Warning: This post contains very minor spoilers for Battlefield 1, and references/links to less-than-kid-friendly poetry.
I realized that I haven’t done an honest-to-goodness video game review on this blog. This is partially because I don’t have the hardware to play any big releases. (At least, not until March, thanks to Breath of the Wild.) A lot of them have been hopes, dreams, and opinions on upcoming games. The only exceptions I can think of are on Sister Location, (but that was more a follow-up to my first post on the franchise,) and Doom 2016 (but that was shared with One Punch Man).
So, let’s take a look at Battlefield 1. The game has been hyped up since it was announced earlier this year, and the hype hasn’t subsided yet.

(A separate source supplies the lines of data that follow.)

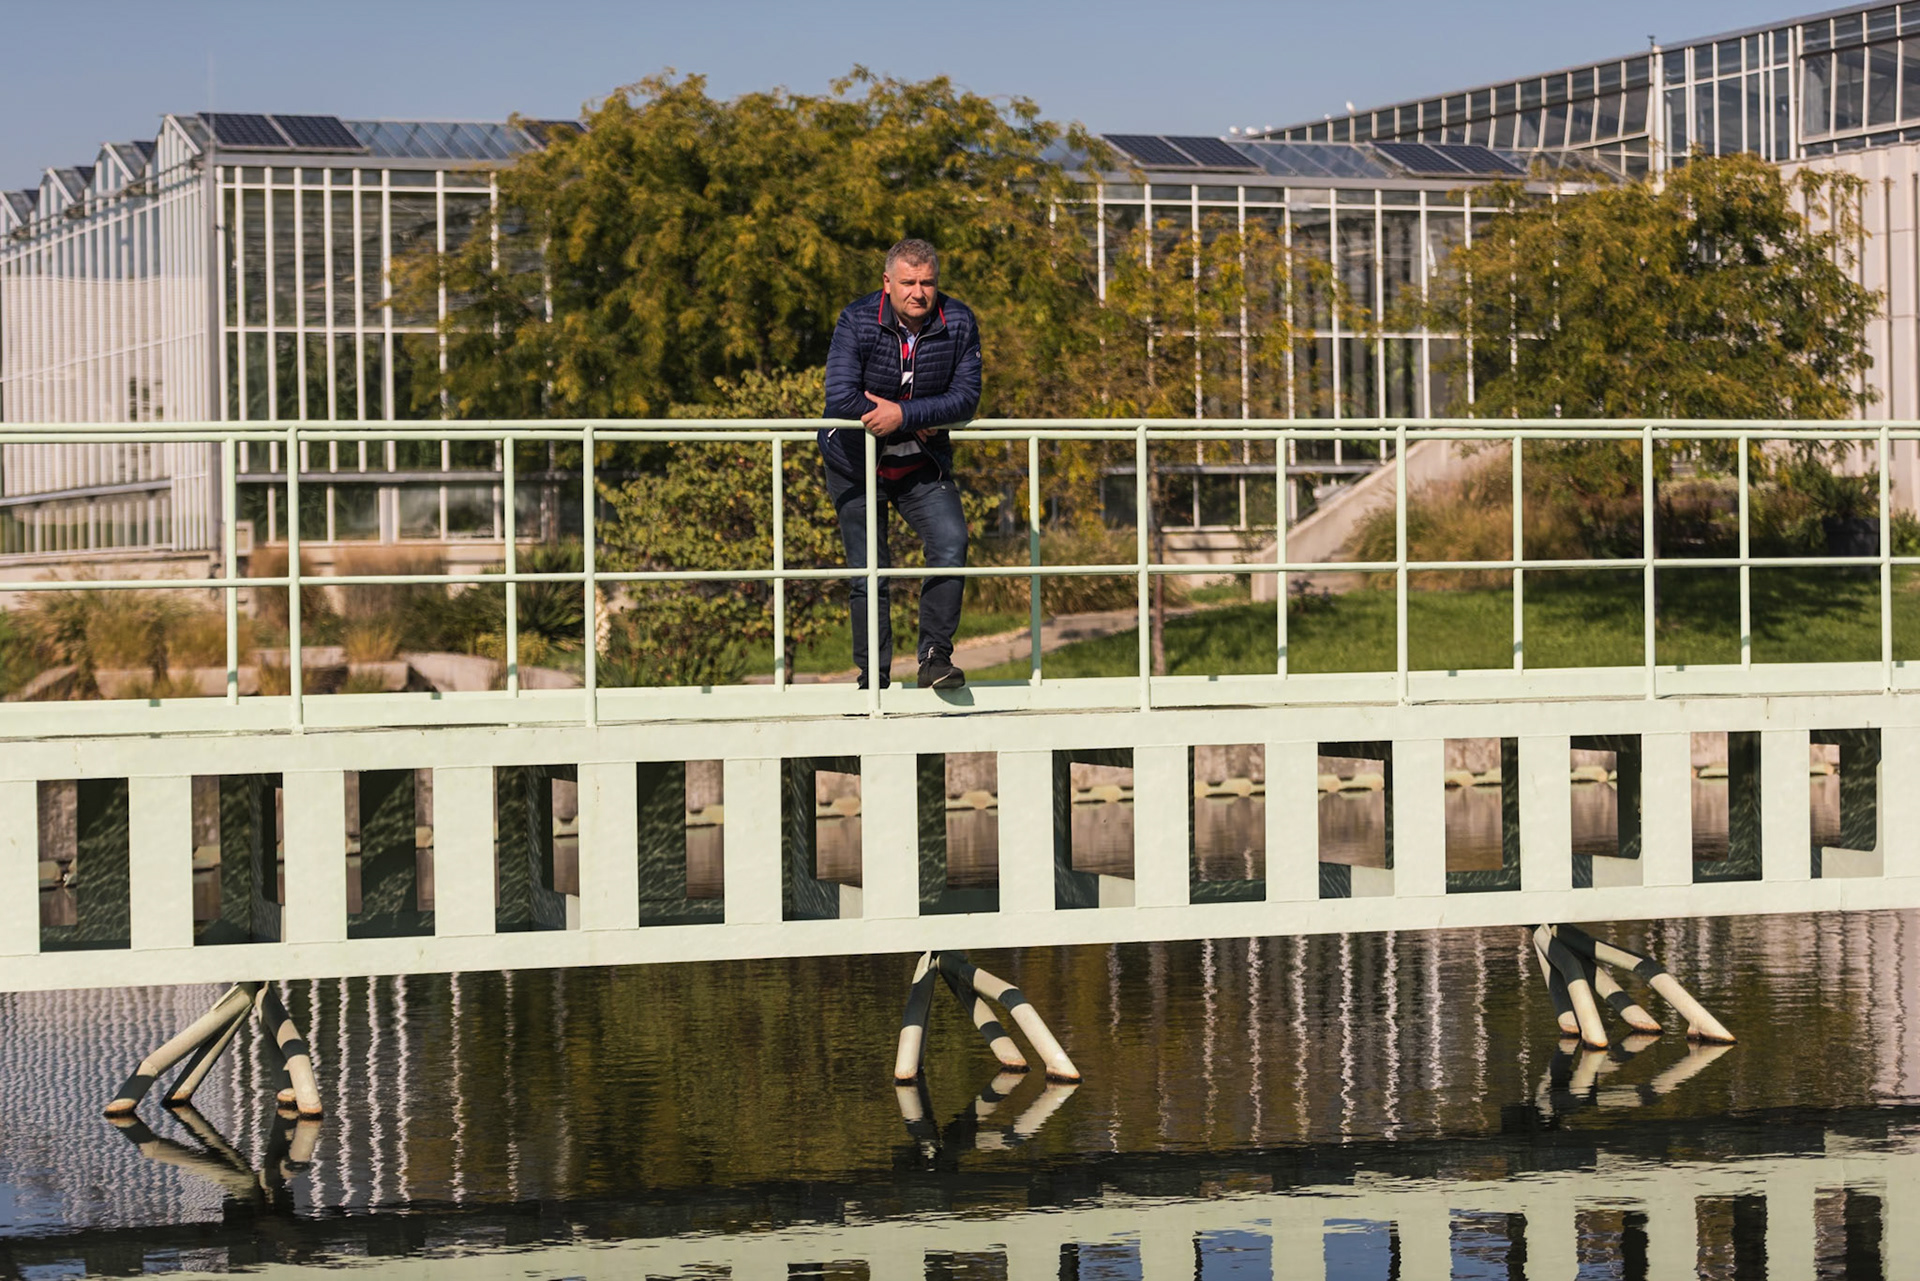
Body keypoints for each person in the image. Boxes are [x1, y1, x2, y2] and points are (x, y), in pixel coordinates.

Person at [822, 239, 981, 690]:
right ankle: (874, 678)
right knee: (870, 569)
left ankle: (934, 660)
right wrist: (923, 413)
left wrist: (905, 415)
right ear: (887, 283)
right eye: (908, 282)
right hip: (855, 463)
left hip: (922, 465)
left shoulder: (960, 321)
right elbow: (842, 397)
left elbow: (966, 398)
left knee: (951, 544)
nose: (918, 292)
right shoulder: (856, 319)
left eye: (927, 282)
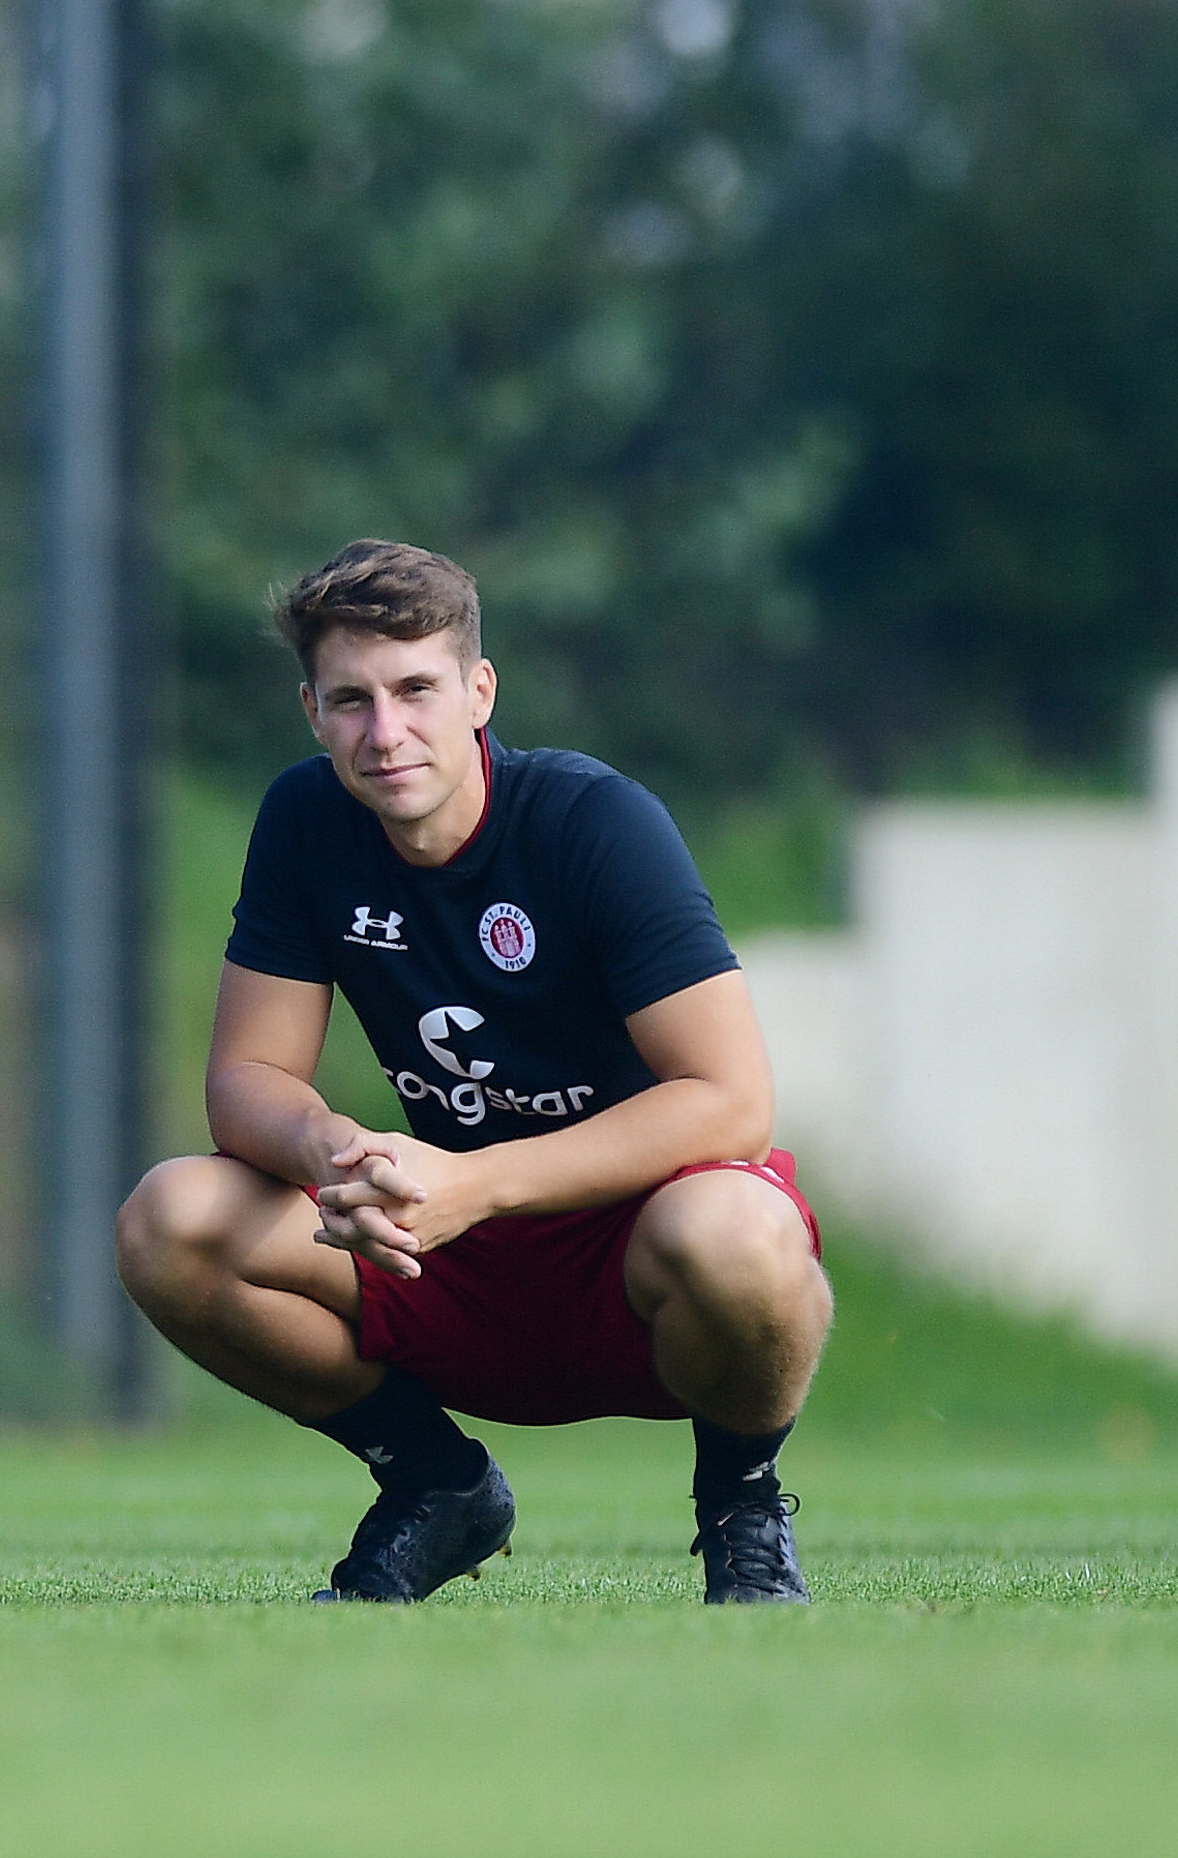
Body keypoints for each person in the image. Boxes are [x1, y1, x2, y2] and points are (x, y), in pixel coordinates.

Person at [116, 539, 830, 1604]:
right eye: (350, 699)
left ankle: (742, 1509)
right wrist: (340, 1153)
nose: (386, 731)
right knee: (169, 1220)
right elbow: (249, 1077)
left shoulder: (595, 822)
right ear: (310, 710)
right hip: (430, 1246)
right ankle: (436, 1484)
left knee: (741, 1235)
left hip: (632, 1245)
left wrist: (476, 1181)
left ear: (480, 691)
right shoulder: (306, 820)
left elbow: (732, 1101)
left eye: (416, 690)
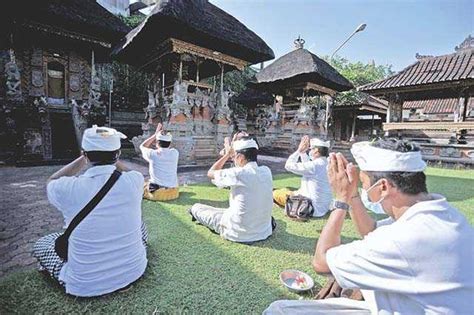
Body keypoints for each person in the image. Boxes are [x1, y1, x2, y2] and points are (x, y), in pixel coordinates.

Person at [264, 138, 474, 314]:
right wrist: (353, 194)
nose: (363, 190)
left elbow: (321, 262)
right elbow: (371, 230)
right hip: (412, 305)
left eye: (364, 184)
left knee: (278, 310)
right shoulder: (442, 214)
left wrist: (342, 199)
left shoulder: (402, 239)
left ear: (382, 187)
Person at [33, 125, 148, 297]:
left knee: (43, 243)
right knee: (140, 226)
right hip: (134, 269)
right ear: (117, 154)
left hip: (86, 283)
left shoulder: (66, 188)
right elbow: (132, 173)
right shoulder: (134, 181)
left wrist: (83, 158)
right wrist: (113, 157)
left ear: (85, 154)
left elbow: (52, 180)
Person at [189, 133, 275, 243]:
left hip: (237, 233)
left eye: (234, 157)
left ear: (240, 157)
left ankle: (194, 211)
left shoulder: (238, 173)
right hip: (264, 231)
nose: (233, 160)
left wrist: (226, 155)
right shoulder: (266, 171)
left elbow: (210, 173)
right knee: (224, 211)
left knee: (197, 208)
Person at [273, 135, 332, 217]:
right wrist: (302, 153)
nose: (310, 151)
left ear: (316, 151)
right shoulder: (327, 164)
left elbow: (288, 165)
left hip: (308, 206)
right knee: (285, 190)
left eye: (311, 149)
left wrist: (298, 151)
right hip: (323, 207)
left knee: (275, 193)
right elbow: (307, 166)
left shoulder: (315, 165)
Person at [140, 123, 179, 201]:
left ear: (157, 143)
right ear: (170, 143)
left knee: (139, 185)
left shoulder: (152, 154)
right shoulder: (175, 153)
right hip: (174, 193)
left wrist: (155, 134)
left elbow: (142, 146)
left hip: (157, 194)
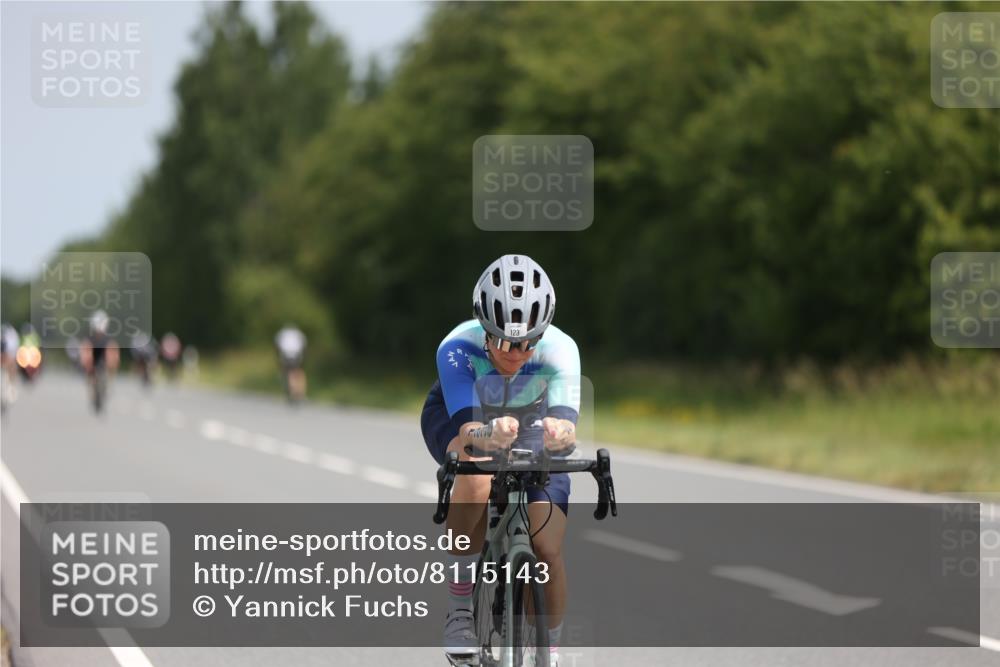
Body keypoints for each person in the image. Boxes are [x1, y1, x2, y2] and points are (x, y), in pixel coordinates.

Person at [421, 255, 578, 666]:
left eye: (529, 343)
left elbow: (565, 427)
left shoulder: (561, 350)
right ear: (485, 330)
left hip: (531, 420)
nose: (518, 353)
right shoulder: (457, 347)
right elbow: (469, 432)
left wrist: (560, 434)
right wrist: (489, 434)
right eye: (507, 343)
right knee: (476, 471)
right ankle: (458, 611)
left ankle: (552, 650)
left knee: (547, 548)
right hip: (465, 418)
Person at [80, 310, 120, 412]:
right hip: (93, 362)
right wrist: (86, 362)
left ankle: (109, 385)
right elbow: (85, 351)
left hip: (103, 362)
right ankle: (92, 390)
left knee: (110, 368)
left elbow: (113, 353)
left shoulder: (108, 340)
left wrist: (112, 362)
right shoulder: (89, 339)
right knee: (89, 375)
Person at [274, 324, 307, 403]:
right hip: (297, 355)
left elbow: (277, 346)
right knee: (298, 372)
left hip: (286, 355)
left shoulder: (282, 333)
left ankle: (293, 392)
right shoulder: (299, 333)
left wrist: (278, 357)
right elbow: (304, 345)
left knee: (289, 373)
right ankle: (300, 392)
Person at [1, 323, 20, 412]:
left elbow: (12, 353)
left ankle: (11, 390)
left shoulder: (12, 337)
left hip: (10, 359)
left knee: (11, 369)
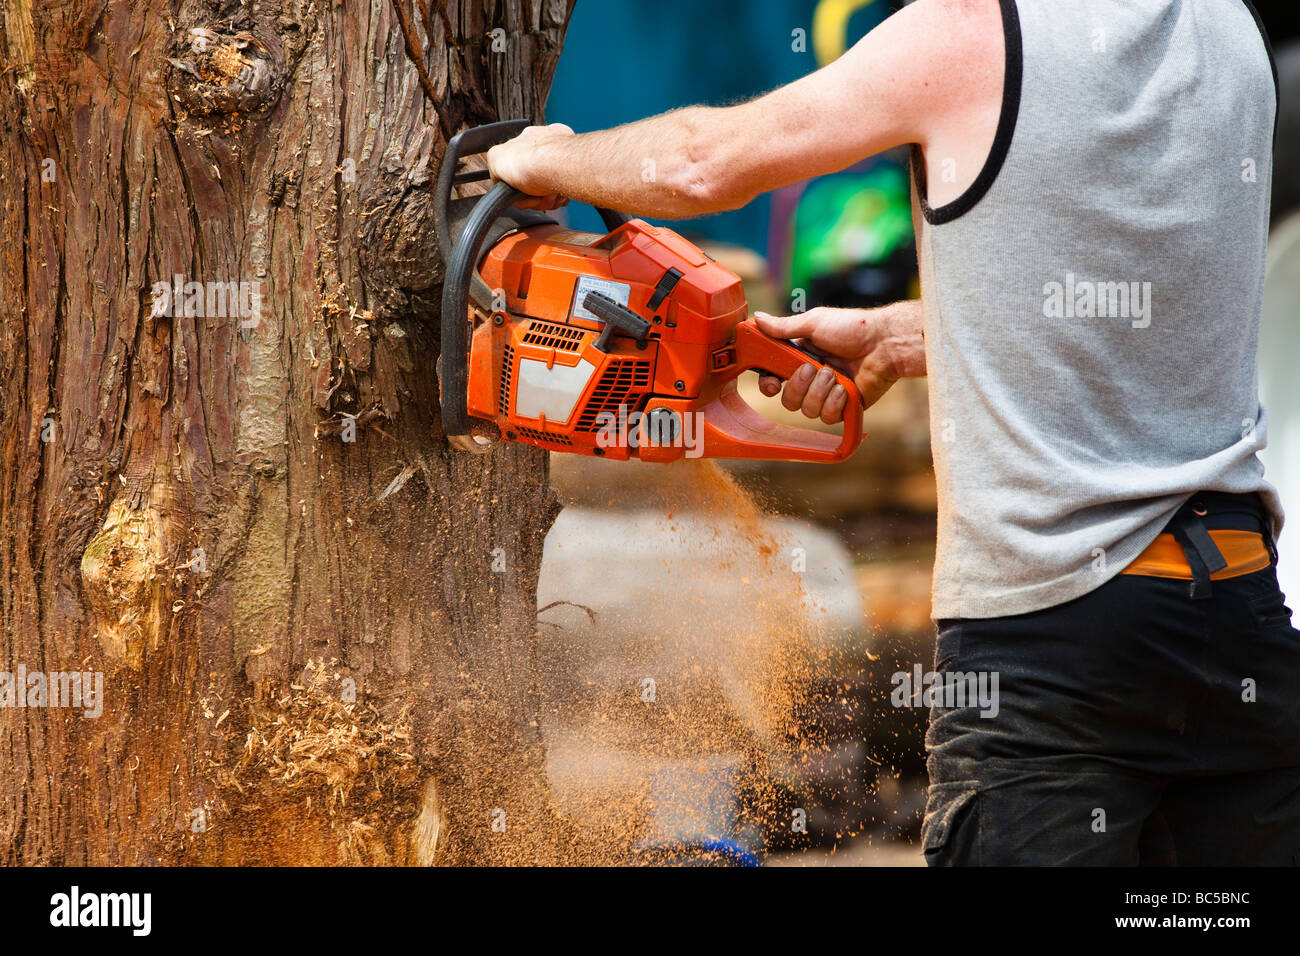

Instead of pushing the First-Person Shooter genre’s setting further into the future, it takes a step back to World War I, and it works quite well.
(I should note that I didn’t actually play this one; I watched a friend play it.)
The campaign mode opens with two statements in white against the black screen. The first: “The following is based on accounts of an actual war that actually happened a hundred years ago.” The second: “You are expected to die.”
Me: “Well! Okay, then! Good to know!”
Ergo, I went in expecting it to be something along the lines of Call of Duty: Modern Warfare’s level after your character gets nuked. Instead, I was surprised to find a tutorial that managed to capture the grittiness of World War I in a way that I can only compare to Wilfred Owen’s “Dulce Et Decorum Est.” (A poem about witnessing a gas attack.)
Having watched it further, though, what do I have to say about the game? Well, from the introduction, the game continues the theme of the player dying a lot in the form of the multiplayer, where you get shot by the guy with the BAR (Browning Automatic Rifle) until you finally unlock the BAR and shoot people who don’t have the BAR. That said, it blends new forms of telling old stories with old forms of video game design.
From a historical standing, the game is fairly solid. And by “fairly,” I mean the game lets the player casually use weapons that would have been in limited supply. For example: this version of WWI frequently drops blimps into combat. I have yet to check the historical accuracy of this, but they usually did what I expected them to do in a combat situation: go up in a massive ball of fire.
In closing, I will point this out: in the story mode at least, the game does a good job of depicting the horrors of WWI as they are recorded. (Again, I compare this to the works of Wilfred Owen, who died in the trenches as I recall.) But, in a way, the game does it without mocking the events or making them something to be mocked. Dare I say it, the game and what I have seen of it does its best to respect World War I. Except the pigeon mission.